"Sure," said Whitey, disdainfully, "up at the Bronx Zoo. He was a terribly moth-eaten looking affair—no life in him at all! He just went sniffing around and all he cared about was to eat peanuts. And when the keeper went into the cage, he ran like he was scared to death!"

"Maybe he'd act a little different if he were in his native Rockies, and you might not have any peanuts with you," said Mr. Sherwood, shaking his head. "Would you believe it, if I told you that a grizzly can run almost as fast as the fastest horse? And in the brush and over the rough ground, a great deal faster?"

"I'd believe it, if you say so; but it doesn't seem possible," said Whitey, doubtfully. "If he can run that fast, it would make him mighty hard to catch, wouldn't it?" he asked, after some thought.

"It would," laughed Mr. Sherwood, "if he always ran the other way—but he doesn't! Sometimes it's harder to let him go than it is to catch him! Sometimes he runs after you—and then you'd have to 'go some'—as you say."

"If he ever came at me," said Whitey, belligerently, "I'd put a bullet in his heart!"

"Even that doesn't always stop a grizzly, right away," said Mr. Sherwood. "They have very surprising vitality. I think that, for the time being, I'd let the Indians and grizzlies alone—let the poor things live! At any rate, you're not out West, yet, and it may be that I shall decide not to go at all—though I suppose I shall," and Mr. Sherwood proceeded to ponder over the matter. Nevertheless, it was plain to be seen that he, too, felt the call of the mountain and the prairie almost as much as did his son.

Although a prosperous merchant in New York he had spent several years of his early life in the great West; and once a man gets the lure of the wilds in his blood, he is seldom able to shake it off altogether. But he felt that there were too many things to be considered—his business, his family and their welfare and the schooling of his children—to make a hasty decision, pack up, bag and baggage, and leave a comfortable home for a new and untried one.

No one, not even grown-ups, can always do just as he likes. Everybody has obligations to others; and there are many things that we all must forego to fulfill those obligations—as a matter of duty.

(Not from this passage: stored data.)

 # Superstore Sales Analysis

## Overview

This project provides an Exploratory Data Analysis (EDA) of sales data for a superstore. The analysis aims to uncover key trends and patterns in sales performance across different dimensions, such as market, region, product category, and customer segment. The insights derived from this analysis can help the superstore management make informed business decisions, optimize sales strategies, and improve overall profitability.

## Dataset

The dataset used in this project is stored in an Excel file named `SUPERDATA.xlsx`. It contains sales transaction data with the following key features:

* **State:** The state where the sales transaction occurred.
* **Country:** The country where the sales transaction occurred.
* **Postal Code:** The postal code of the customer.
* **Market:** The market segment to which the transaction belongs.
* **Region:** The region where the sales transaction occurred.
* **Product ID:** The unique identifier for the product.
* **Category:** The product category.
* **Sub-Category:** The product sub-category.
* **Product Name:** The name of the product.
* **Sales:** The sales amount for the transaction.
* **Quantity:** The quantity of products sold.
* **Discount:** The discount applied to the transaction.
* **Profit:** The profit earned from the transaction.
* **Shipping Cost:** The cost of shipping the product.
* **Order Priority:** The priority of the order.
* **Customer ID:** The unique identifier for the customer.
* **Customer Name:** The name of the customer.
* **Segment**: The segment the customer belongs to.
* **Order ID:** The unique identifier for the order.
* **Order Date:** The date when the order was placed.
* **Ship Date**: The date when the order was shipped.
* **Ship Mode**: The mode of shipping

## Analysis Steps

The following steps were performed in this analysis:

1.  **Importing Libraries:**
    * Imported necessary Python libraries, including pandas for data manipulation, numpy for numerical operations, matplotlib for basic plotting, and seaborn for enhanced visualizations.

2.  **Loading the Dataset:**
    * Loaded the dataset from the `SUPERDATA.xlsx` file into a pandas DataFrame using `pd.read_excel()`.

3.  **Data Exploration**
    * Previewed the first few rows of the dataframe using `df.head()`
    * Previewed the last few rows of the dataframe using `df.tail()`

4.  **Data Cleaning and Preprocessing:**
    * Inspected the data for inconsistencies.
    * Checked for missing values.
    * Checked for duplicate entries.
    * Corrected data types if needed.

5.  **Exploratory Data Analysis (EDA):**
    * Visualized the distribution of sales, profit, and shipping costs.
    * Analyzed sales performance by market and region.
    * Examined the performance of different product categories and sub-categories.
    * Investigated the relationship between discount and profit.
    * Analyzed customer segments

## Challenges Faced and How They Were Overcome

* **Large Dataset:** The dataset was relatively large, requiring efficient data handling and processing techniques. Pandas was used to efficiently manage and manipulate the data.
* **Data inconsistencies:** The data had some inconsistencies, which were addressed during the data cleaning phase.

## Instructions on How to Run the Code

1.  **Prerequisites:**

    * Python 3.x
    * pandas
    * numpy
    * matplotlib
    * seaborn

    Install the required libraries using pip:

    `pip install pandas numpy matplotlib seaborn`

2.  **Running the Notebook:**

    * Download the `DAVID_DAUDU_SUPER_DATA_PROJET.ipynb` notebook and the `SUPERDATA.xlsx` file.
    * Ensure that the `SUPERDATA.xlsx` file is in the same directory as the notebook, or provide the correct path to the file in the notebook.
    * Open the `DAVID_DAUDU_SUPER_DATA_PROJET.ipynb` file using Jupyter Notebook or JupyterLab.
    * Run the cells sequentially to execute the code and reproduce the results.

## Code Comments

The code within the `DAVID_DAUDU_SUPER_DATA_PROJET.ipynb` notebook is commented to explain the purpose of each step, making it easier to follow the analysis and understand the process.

For duty is, after all, nothing but fulfilling obligations, and the sooner a boy learns this, the sooner he becomes a man!

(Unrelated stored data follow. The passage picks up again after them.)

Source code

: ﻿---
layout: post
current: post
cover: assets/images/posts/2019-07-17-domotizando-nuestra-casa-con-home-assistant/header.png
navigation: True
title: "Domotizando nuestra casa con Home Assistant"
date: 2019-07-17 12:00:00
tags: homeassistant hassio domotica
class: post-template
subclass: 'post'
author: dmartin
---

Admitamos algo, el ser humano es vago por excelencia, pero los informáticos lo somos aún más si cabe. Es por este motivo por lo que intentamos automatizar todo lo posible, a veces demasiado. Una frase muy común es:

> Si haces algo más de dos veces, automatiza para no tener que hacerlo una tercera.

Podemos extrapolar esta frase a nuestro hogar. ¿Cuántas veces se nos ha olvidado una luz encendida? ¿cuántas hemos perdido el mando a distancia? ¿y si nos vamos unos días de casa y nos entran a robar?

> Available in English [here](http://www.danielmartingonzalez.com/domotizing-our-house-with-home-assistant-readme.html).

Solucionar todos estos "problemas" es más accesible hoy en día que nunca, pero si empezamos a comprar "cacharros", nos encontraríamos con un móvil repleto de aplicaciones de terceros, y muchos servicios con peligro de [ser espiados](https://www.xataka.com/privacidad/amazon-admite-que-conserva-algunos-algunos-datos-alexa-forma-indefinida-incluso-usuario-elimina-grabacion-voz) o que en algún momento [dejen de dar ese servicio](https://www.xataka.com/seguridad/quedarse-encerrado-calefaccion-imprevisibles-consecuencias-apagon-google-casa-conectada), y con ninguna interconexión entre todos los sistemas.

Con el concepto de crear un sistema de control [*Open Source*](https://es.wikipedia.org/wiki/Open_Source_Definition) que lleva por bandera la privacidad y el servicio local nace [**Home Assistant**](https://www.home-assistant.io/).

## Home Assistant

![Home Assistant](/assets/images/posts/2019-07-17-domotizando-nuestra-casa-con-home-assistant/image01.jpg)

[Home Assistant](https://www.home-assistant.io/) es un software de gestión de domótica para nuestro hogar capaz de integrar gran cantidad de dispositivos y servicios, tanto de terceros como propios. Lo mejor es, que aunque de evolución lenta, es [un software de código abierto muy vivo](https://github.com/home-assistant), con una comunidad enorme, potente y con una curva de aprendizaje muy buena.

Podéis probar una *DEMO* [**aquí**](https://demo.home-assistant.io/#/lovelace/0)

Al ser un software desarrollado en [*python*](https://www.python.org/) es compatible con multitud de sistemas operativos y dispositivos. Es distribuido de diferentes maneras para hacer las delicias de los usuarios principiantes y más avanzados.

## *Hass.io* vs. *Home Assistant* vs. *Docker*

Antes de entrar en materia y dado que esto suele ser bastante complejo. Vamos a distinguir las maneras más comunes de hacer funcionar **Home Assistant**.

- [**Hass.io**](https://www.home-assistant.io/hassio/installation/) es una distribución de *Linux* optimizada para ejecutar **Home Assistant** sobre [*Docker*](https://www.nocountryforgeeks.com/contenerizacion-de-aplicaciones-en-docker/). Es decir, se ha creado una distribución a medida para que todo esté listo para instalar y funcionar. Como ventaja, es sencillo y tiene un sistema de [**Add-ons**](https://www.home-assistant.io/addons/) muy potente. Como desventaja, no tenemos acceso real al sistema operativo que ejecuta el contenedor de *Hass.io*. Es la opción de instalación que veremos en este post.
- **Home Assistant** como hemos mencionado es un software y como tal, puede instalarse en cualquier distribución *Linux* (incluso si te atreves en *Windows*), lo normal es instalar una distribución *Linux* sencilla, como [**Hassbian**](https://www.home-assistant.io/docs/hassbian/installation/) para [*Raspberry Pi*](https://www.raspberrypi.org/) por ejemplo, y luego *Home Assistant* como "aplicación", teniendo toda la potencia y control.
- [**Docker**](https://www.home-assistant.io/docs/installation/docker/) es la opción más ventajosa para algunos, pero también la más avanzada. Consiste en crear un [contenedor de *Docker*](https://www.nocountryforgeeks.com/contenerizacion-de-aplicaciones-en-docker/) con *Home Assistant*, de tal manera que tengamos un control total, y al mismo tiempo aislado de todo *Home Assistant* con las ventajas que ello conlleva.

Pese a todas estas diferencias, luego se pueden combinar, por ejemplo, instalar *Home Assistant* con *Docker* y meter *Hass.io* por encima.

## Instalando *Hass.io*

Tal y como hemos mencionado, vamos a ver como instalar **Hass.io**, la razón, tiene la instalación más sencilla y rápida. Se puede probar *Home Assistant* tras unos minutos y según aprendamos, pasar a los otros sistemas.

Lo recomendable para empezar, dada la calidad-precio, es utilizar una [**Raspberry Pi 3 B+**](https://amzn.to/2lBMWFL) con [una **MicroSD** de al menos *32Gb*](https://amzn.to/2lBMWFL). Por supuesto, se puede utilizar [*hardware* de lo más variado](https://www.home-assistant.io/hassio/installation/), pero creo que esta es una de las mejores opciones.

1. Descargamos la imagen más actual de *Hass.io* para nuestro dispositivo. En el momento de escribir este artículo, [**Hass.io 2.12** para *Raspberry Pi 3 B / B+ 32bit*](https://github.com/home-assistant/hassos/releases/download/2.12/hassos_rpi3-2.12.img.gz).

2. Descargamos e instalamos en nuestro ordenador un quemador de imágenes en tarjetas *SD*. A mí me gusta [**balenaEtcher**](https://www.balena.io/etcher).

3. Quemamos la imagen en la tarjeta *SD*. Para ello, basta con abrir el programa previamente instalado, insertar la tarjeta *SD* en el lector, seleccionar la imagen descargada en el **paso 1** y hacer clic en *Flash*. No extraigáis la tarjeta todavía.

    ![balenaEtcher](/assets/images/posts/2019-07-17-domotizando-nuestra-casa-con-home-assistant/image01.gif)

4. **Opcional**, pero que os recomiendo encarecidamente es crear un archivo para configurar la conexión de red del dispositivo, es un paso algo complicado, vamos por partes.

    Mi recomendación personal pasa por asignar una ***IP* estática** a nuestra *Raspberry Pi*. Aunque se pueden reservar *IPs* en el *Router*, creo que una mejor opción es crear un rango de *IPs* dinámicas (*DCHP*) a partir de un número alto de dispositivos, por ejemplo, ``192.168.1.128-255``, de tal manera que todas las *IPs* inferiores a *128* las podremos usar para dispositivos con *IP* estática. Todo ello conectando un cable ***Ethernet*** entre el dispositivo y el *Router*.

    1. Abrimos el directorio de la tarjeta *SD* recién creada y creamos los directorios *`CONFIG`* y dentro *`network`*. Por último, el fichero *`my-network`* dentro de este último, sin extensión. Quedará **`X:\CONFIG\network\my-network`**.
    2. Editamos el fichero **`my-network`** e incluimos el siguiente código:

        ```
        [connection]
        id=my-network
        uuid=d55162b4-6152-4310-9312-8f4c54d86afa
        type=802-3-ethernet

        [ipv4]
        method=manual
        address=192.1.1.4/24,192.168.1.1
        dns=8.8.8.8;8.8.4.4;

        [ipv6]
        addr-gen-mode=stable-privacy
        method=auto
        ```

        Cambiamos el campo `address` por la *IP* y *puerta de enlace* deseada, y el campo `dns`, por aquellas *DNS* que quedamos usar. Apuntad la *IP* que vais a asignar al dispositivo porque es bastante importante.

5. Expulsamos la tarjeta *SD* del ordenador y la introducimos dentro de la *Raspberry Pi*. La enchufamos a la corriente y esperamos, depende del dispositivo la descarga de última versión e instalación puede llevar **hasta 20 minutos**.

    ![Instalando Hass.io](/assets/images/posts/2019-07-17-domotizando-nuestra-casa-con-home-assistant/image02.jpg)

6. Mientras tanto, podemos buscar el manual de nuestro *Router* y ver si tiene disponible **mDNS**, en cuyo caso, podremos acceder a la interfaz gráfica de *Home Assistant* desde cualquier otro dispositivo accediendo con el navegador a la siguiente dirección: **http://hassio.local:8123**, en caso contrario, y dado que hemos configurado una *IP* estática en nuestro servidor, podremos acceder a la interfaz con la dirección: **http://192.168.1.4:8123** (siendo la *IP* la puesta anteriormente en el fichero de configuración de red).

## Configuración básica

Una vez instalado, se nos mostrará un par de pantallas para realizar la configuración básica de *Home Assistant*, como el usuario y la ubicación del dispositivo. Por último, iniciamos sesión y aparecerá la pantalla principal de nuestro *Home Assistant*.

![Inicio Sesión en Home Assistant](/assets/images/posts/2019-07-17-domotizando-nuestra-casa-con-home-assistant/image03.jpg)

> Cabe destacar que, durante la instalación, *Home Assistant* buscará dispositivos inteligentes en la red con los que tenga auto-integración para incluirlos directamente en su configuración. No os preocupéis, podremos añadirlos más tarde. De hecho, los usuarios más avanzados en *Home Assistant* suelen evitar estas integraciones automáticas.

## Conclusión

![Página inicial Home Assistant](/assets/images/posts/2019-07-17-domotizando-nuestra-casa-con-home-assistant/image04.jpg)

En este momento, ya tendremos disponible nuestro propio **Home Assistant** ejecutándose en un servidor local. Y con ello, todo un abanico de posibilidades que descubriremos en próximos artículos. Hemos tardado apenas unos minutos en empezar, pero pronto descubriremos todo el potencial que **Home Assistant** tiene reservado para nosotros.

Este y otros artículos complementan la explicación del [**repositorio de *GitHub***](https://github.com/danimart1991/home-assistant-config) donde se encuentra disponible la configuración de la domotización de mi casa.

Alan Sherwood, although he was only fourteen years old, was getting to be a good deal of a man. The nickname "Whitey" had been given him by his companions at school on account of his light blonde hair. He had resented it, at first; but after he found out that he couldn't "lick the whole school,"—although he came pretty near doing it—he gradually became resigned to it, and answered to it readily.

Whitey was large for his age, and was far stronger than the average boy of fifteen or sixteen. This had been brought about by the fact that he had been a weakling up to the time he was seven or eight, and had been humiliated and imposed upon by the other boys until he determined to remedy his physical defects, if hard work and systematic exercise would do it.